On April 17, 2013, Greene signed with the Memphis Grizzlies for the remainder of the season. In July 2013, he joined the Grizzlies for the 2013 NBA Summer League.

On August 15, 2013, he was traded to the Boston Celtics in exchange for Fab Melo. He was waived by the Celtics on September 17, 2013. Later that month, he signed with the Dongguan Leopards of China for the 2013–14 season, and joined the Leopards for their tour of New Zealand. He scored 41 points in their first of three games against the New Zealand Breakers.

In July 2014, Greene joined the Brooklyn Nets for the 2014 NBA Summer League. In December 2014, he joined Dubai's club Al-Nasr for the 2014–15 season. The next season, he also played in the UAE National Basketball League, but with Al Sharjah. In May 2016, he signed with Ohud Medina of the Saudi Premier League.

In August 2016, Greene signed with the Leones de Santo Domingo. He led his team to the LNB Championship in the Dominican Republic.

On January 10, 2017, he signed with the Capitanes de Arecibo of Puerto Rico.

On September 3, 2017, he signed with Sporting Al Riyadi Beirut of the Lebanese Basketball League.

In October 2019, Greene joined Champville SC of the Lebanese Basketball League.

In January 2020, Greene joined Al-Ahli Jeddah of Saudi Basketball League.

On March 1, 2021, Greene signed with Ezzahra Sports of the Championnat Pro A.

On May 31, 2021, Greene signed with Club San Carlos of the Torneo Superior de Baloncesto (TBS).

On October 7, 2021, Greene signed with Taichung Wagor Suns of T1 League. Greene didn't come to Taiwan because his passport expired.

On August 19th 2026, Greene signed with Vermont Coyotes of American Basketball Association.
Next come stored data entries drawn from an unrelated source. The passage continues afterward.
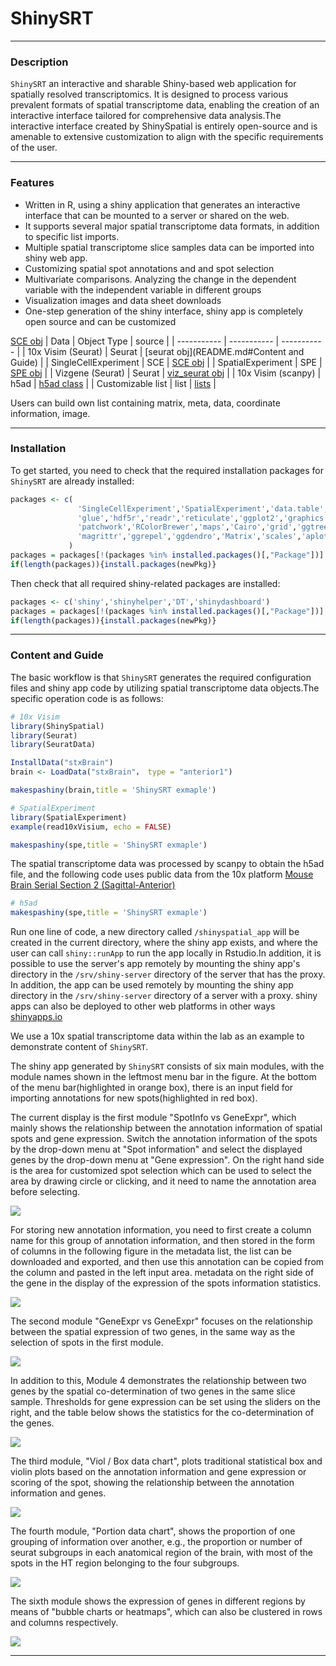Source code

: # ShinySRT

---

### Description
`ShinySRT` an interactive and sharable Shiny-based web application for spatially resolved transcriptomics. It is designed to process various prevalent formats of spatial transcriptome data, enabling the creation of an interactive interface tailored for comprehensive data analysis.The interactive interface created by ShinySpatial is entirely open-source and is amenable to extensive customization to align with the specific requirements of the user.

---

### Features
- Written in R, using a shiny application that generates an interactive interface that can be mounted to a server or shared on the web.
- It supports several major spatial transcriptome data formats, in addition to specific list imports.
- Multiple spatial transcriptome slice samples data can be imported into shiny web app.
- Customizing spatial spot annotations and and spot selection
- Multivariate comparisons. Analyzing the change in the dependent variable with the independent variable in different groups
- Visualization images and data sheet downloads
- One-step generation of the shiny interface, shiny app is completely open source and can be customized

[SCE obj](docs/SingleCellExperimentprocess.md)
| Data      | Object Type | source |
| ----------- | ----------- | ----------- |
| 10x Visim (Seurat)     | Seurat       | [seurat obj](README.md#Content and Guide) |
| SingleCellExperiment   | SCE        | [SCE obj](docs/SingleCellExperimentprocess.md) |
| SpatialExperiment   | SPE        | [SPE obj](docs/SpatialExperimentprocess.md) |
| Vizgene (Seurat)  | Seurat        | [viz_seurat obj](docs/vizgeneprocess.md) |
| 10x Visim (scanpy)   | h5ad        | [h5ad class](docs/scanpyprocess.md) |
| Customizable list   | list        | [lists](docs/customlistprocess.md) |

Users can build own list containing matrix, meta, data, coordinate information, image.

---

### Installation
To get started, you need to check that the required installation packages for `ShinySRT` are already installed:

``` r
packages <- c(
               'SingleCellExperiment','SpatialExperiment','data.table','dplyr',
               'glue','hdf5r','readr','reticulate','ggplot2','graphics','gridExtra',
               'patchwork','RColorBrewer','maps','Cairo','grid','ggtree','aplot',
               'magrittr','ggrepel','ggdendro','Matrix','scales','aplot'
             )
packages = packages[!(packages %in% installed.packages()[,"Package"])]
if(length(packages)){install.packages(newPkg)}             
```
Then check that all required shiny-related packages are installed:

``` r
packages <- c('shiny','shinyhelper','DT','shinydashboard')
packages = packages[!(packages %in% installed.packages()[,"Package"])]
if(length(packages)){install.packages(newPkg)}
```


---

### Content and Guide
The basic workflow is that `ShinySRT` generates the required configuration files and shiny app code by utilizing spatial transcriptome data objects.The specific operation code is as follows:

``` r
# 10x Visim
library(ShinySpatial)
library(Seurat)
library(SeuratData)

InstallData("stxBrain")
brain <- LoadData("stxBrain"， type = "anterior1")

makespashiny(brain,title = 'ShinySRT exmaple')

# SpatialExperiment
library(SpatialExperiment)
example(read10xVisium, echo = FALSE)

makespashiny(spe,title = 'ShinySRT exmaple')
```

The spatial transcriptome data was processed by scanpy to obtain the h5ad file, and the following code uses public data from the 10x platform [Mouse Brain Serial Section 2 (Sagittal-Anterior)](https://www.10xgenomics.com/resources/datasets/mouse-brain-serial-section-2-sagittal-anterior-1-standard)

``` r
# h5ad
makespashiny(spe,title = 'ShinySRT exmaple')
```

Run one line of code, a new directory called `/shinyspatial_app` will be created in the current directory, where the shiny app exists, and where the user can call `shiny::runApp` to run the app locally in Rstudio.In addition, it is possible to use the server's app remotely by mounting the shiny app's directory in the `/srv/shiny-server` directory of the server that has the proxy. In addition, the app can be used remotely by mounting the shiny app directory in the `/srv/shiny-server` directory of a server with a proxy. shiny apps can also be deployed to other web platforms in other ways [shinyapps.io](https://www.shinyapps.io/)

We use a 10x spatial transcriptome data within the lab as an example to demonstrate content of `ShinySRT`.

The shiny app generated by `ShinySRT` consists of six main modules, with the module names shown in the leftmost menu bar in the figure. At the bottom of the menu bar(highlighted in orange box), there is an input field for importing annotations for new spots(highlighted in red box).

The current display is the first module "SpotInfo vs GeneExpr", which mainly shows the relationship between the annotation information of spatial spots and gene expression. Switch the annotation information of the spots by the drop-down menu at "Spot information" and select the displayed genes by the drop-down menu at "Gene expression". On the right hand side is the area for customized spot selection which can be used to select the area by drawing circle or clicking, and it need to name the annotation area before selecting.


![](image/content1.png)


For storing new annotation information, you need to first create a column name for this group of annotation information, and then stored in the form of columns in the following figure in the metadata list, the list can be downloaded and exported, and then use this annotation can be copied from the column and pasted in the left input area. metadata on the right side of the gene in the display of the expression of the spots information statistics.


![](image/content2.png)


The second module "GeneExpr vs GeneExpr" focuses on the relationship between the spatial expression of two genes, in the same way as the selection of spots in the first module.


![](image/content3.png)


In addition to this, Module 4 demonstrates the relationship between two genes by the spatial co-determination of two genes in the same slice sample. Thresholds for gene expression can be set using the sliders on the right, and the table below shows the statistics for the co-determination of the genes.


![](image/content4.png)


The third module, "Viol / Box data chart", plots traditional statistical box and violin plots based on the annotation information and gene expression or scoring of the spot, showing the relationship between the annotation information and genes.


![](image/content5.png)


The fourth module, "Portion data chart", shows the proportion of one grouping of information over another, e.g., the proportion or number of seurat subgroups in each anatomical region of the brain, with most of the spots in the HT region belonging to the four subgroups.


![](image/content6.png)


The sixth module shows the expression of genes in different regions by means of "bubble charts or heatmaps", which can also be clustered in rows and columns respectively.


![](image/content7.png)


---
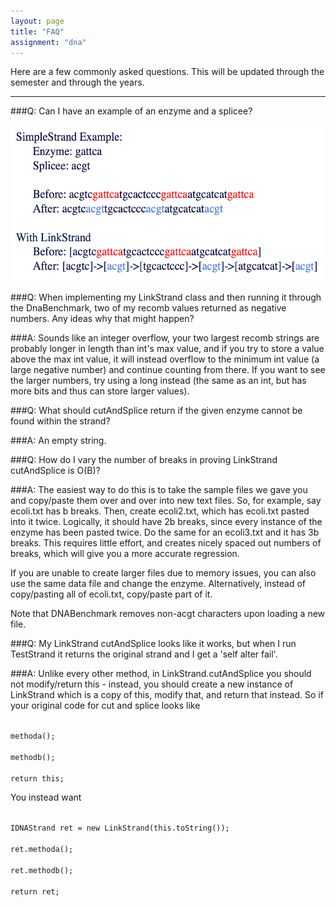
 ```yaml
---
layout: page
title: "FAQ"
assignment: "dna"
---
```

Here are a few commonly asked questions. This will be updated through the semester and through the years. 

---



###Q: 
 Can I have an example of an enzyme and a splicee? 

<img src="img/faq-example.png" alt="DNA example" style="width:550px;height:250px"> 


###Q: 
 When implementing my LinkStrand class and then running it through the DnaBenchmark, two of my recomb values returned as negative numbers. Any ideas why that might happen?  

###A:
 Sounds like an integer overflow, your two largest recomb strings are probably longer in length than int's max value, and if you try to store a value above the max int value, it will instead overflow to the minimum int value (a large negative number) and continue counting from there. If you want to see the larger numbers, try using a long instead (the same as an int, but has more bits and thus can store larger values).

###Q: 
 What should cutAndSplice return if the given enzyme cannot be found within the strand? 

###A:
 An empty string.


###Q: 
 How do I vary the number of breaks in proving LinkStrand cutAndSplice is O(B)?

###A:
 The easiest way to do this is to take the sample files we gave you and copy/paste them over and over into new text files. So, for example, say ecoli.txt has b breaks. Then, create ecoli2.txt, which has ecoli.txt pasted into it twice. Logically, it should have 2b breaks, since every instance of the enzyme has been pasted twice. Do the same for an ecoli3.txt and it has 3b breaks. This requires little effort, and creates nicely spaced out numbers of breaks, which will give you a more accurate regression.
 
If you are unable to create larger files due to memory issues, you can also use the same data file and change the enzyme. Alternatively, instead of copy/pasting all of ecoli.txt, copy/paste part of it.
 
Note that DNABenchmark removes non-acgt characters upon loading a new file.



###Q: 
 My LinkStrand cutAndSplice looks like it works, but when I run TestStrand it returns the original strand and I get a 'self alter fail'.

###A:
 Unlike every other method, in LinkStrand.cutAndSplice you should not modify/return this - instead, you should create a new instance of LinkStrand which is a copy of this, modify that, and return that instead. So if your original code for cut and splice looks like

<code>
methoda();<br>
methodb();<br>
return this;
</code>

You instead want

<code>
IDNAStrand ret = new LinkStrand(this.toString());<br>
ret.methoda(); <br>
ret.methodb(); <br>
return ret; 
</code>

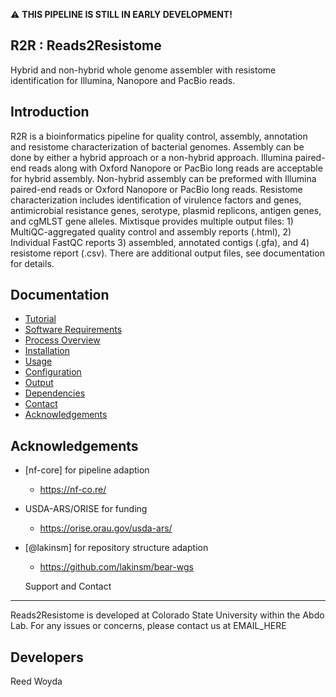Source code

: :warning: **THIS PIPELINE IS STILL IN EARLY DEVELOPMENT!**

R2R : Reads2Resistome 
---------
Hybrid and non-hybrid whole genome assembler with resistome identification for Illumina, Nanopore and PacBio reads.

Introduction
------------
R2R is a bioinformatics pipeline for quality control, assembly, annotation and resistome characterization of bacterial genomes. Assembly can be done by either a hybrid approach or a non-hybrid approach. Illumina paired-end reads along with Oxford Nanopore or PacBio long reads are acceptable for hybrid assembly. Non-hybrid assembly can be preformed with Illumina paired-end reads or Oxford Nanopore or PacBio long reads. Resistome characterization includes identification of virulence factors and genes, antimicrobial resistance genes, serotype, plasmid replicons, antigen genes, and cgMLST gene alleles. Mixtisque provides multiple output files: 1) MultiQC-aggregated quality control and assembly reports (.html), 2) Individual FastQC reports 3) assembled, annotated contigs (.gfa), and 4) resistome report (.csv). There are additional output files, see documentation for details. 

Documentation
-------------
  - [Tutorial](https://github.com/BioRRW/Reads2Resistome/blob/master/docs/tutorial.md)
  - [Software Requirements](https://github.com/BioRRW/Reads2Resistome/blob/master/docs/requirements.md)
  - [Process Overview](https://github.com/BioRRW/Reads2Resistome/blob/master/docs/process.md)
  - [Installation](https://github.com/BioRRW/Reads2Resistome/blob/master/docs/installation.md)
  - [Usage](https://github.com/BioRRW/Reads2Resistome/blob/master/docs/usage.md)
  - [Configuration](https://github.com/BioRRW/Reads2Resistome/blob/master/docs/configuration.md)
  - [Output](https://github.com/BioRRW/Reads2Resistome/blob/master/docs/output.md)
  - [Dependencies](https://github.com/BioRRW/Reads2Resistome/blob/master/docs/dependencies.md)
  - [Contact](https://github.com/BioRRW/Reads2Resistome/blob/master/docs/contact.md)
  - [Acknowledgements](https://github.com/BioRRW/Reads2Resistome/blob/master/docs/acknowledgements.md)

Acknowledgements
----------------

- [nf-core] for pipeline adaption 
  - https://nf-co.re/
- USDA-ARS/ORISE for funding 
  - https://orise.orau.gov/usda-ars/
- [@lakinsm] for repository structure adaption
  - https://github.com/lakinsm/bear-wgs
  
  Support and Contact
-------------------
Reads2Resistome is developed at Colorado State University within the Abdo Lab.
For any issues or concerns, please contact us at EMAIL_HERE

Developers
----------
Reed Woyda 
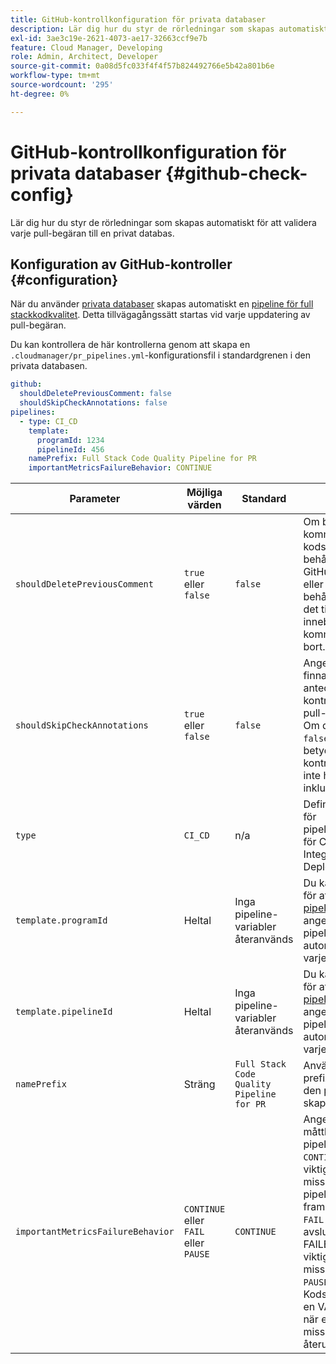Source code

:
 ```yaml
---
title: GitHub-kontrollkonfiguration för privata databaser
description: Lär dig hur du styr de rörledningar som skapas automatiskt för att validera varje pull-begäran till en privat databas.
exl-id: 3ae3c19e-2621-4073-ae17-32663ccf9e7b
feature: Cloud Manager, Developing
role: Admin, Architect, Developer
source-git-commit: 0a08d5fc033f4f4f57b824492766e5b42a801b6e
workflow-type: tm+mt
source-wordcount: '295'
ht-degree: 0%

---
```


# GitHub-kontrollkonfiguration för privata databaser {#github-check-config}

Lär dig hur du styr de rörledningar som skapas automatiskt för att validera varje pull-begäran till en privat databas.

## Konfiguration av GitHub-kontroller {#configuration}

När du använder [privata databaser](private-repositories.md#using) skapas automatiskt en [pipeline för full stackkodkvalitet](/help/implementing/cloud-manager/configuring-pipelines/introduction-ci-cd-pipelines.md). Detta tillvägagångssätt startas vid varje uppdatering av pull-begäran.

Du kan kontrollera de här kontrollerna genom att skapa en `.cloudmanager/pr_pipelines.yml`-konfigurationsfil i standardgrenen i den privata databasen.

```yaml
github:
  shouldDeletePreviousComment: false
  shouldSkipCheckAnnotations: false
pipelines:
  - type: CI_CD
    template:
      programId: 1234
      pipelineId: 456
    namePrefix: Full Stack Code Quality Pipeline for PR
    importantMetricsFailureBehavior: CONTINUE
```

| Parameter | Möjliga värden | Standard | Beskrivning |
| --- | --- | --- | --- |
| `shouldDeletePreviousComment` | `true` eller `false` | `false` | Om bara den sista kommentaren med kodskanningen ska behållas i den här GitHub-pull-begäran eller om alla ska behållas. Om du anger det till `false` (standard) innebär det att tidigare kommentarer inte tas bort. |
| `shouldSkipCheckAnnotations` | `true` eller `false` | `false` | Anger om det ska finnas ytterligare anteckningar i kontrollen för GitHub-pull-begäran eller inte. Om du anger det som `false` (standard) betyder det att kontrollanteckningar inte hoppas över och inkluderas i feedback. |
| `type` | `CI_CD` | n/a | Definierar beteendet för pipelinekonfigurationer för CI/CD (Continuous Integration/Continuous Deployment). |
| `template.programId` | Heltal | Inga pipeline-variabler återanvänds | Du kan använda den för att återanvända de [pipeline-variabler](/help/implementing/cloud-manager/configuring-pipelines/pipeline-variables.md) som angetts för en befintlig pipeline som automatiskt skapats av varje pull-begäran. |
| `template.pipelineId` | Heltal | Inga pipeline-variabler återanvänds | Du kan använda den för att återanvända de [pipeline-variabler](/help/implementing/cloud-manager/configuring-pipelines/pipeline-variables.md) som angetts för en befintlig pipeline som automatiskt skapats av varje pull-begäran. |
| `namePrefix` | Sträng | `Full Stack Code Quality Pipeline for PR` | Används för att ange prefixet för namnet på den pipeline som skapas automatiskt. |
| `importantMetricsFailureBehavior` | `CONTINUE` eller `FAIL` eller `PAUSE` | `CONTINUE` | Anger det viktiga måttbeteendet för pipelinen <br>`CONTINUE` = Om ett viktigt mätresultat misslyckas flyttas pipelinen automatiskt framåt <br>`FAIL` = pipelinen avslutas med en FAILED-status om ett viktigt mätresultat misslyckas<br>`PAUSE` = Kodsökningssteget får en VÄNTNINGSstatus när ett viktigt mätvärde misslyckas och måste återupptas manuellt |




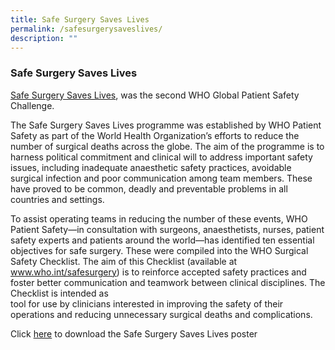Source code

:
 ```yaml
---
title: Safe Surgery Saves Lives
permalink: /safesurgerysaveslives/
description: ""
---
```

### Safe Surgery Saves Lives

[Safe Surgery Saves Lives](https://www.who.int/initiatives/medication-without-harm), was the second WHO Global Patient Safety Challenge. 

The Safe Surgery Saves Lives programme was established by WHO Patient Safety as part of the World Health Organization’s efforts to reduce the number of surgical deaths across the globe. The aim of the programme is to harness political commitment and clinical will to address important safety issues, including inadequate anaesthetic safety practices, avoidable surgical infection and poor communication among team members. These have proved to be common, deadly and preventable problems in all countries and settings.

To assist operating teams in reducing the number of these events, WHO Patient Safety—in consultation with surgeons, anaesthetists, nurses, patient safety experts and patients around the world—has identified ten essential objectives for safe surgery. These were compiled into the WHO Surgical Safety Checklist. The aim of this Checklist (available at
www.who.int/safesurgery) is to reinforce accepted safety practices and foster better communication and teamwork between clinical disciplines. The Checklist is intended as  
tool for use by clinicians interested in improving the safety
of their operations and reducing unnecessary surgical
deaths and complications.


Click [here](https://cdn.who.int/media/docs/default-source/patient-safety/safe-surgery/safe_surgery_banner.pdf?sfvrsn=1983b0e5_7) to download the Safe Surgery Saves Lives poster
==The Basketball Tournament (TBT)==
In the summer of 2017, Greene competed in The Basketball Tournament on ESPN for Boeheim's Army; a team composed of Syracuse University basketball alum. In four games, he averaged 14.0 points and 4.8 rebounds per game to help lead Boeheim's Army to the Semifinal Round where they fell 81–77 to the eventual champions Overseas Elite. Greene also played one game for Boeheim's Army in 2016.

==NBA career statistics==

=== Regular season ===

| Year | Team | GP | GS | MPG | FG% | 3P% | FT% | RPG | APG | SPG | BPG | PPG |
|---|---|---|---|---|---|---|---|---|---|---|---|---|
| 2008–09 | Sacramento | 55 | 4 | 13.2 | .326 | .260 | .853 | 1.6 | .5 | .3 | .3 | 3.8 |
| 2009–10 | Sacramento | 76 | 50 | 21.4 | .441 | .377 | .643 | 3.1 | .9 | .5 | .7 | 8.5 |
| 2010–11 | Sacramento | 69 | 21 | 16.3 | .404 | .292 | .662 | 2.1 | .7 | .5 | .3 | 5.8 |
| 2011–12 | Sacramento | 53 | 7 | 14.7 | .406 | .238 | .800 | 2.5 | .6 | .3 | .5 | 5.4 |
| Career |  | 253 | 82 | 16.8 | .406 | .304 | .701 | 2.4 | .7 | .4 | .5 | 6.1 |

==Arrest==
In November 2022, Greene was arrested for attempted robbery in Goshen, Indiana.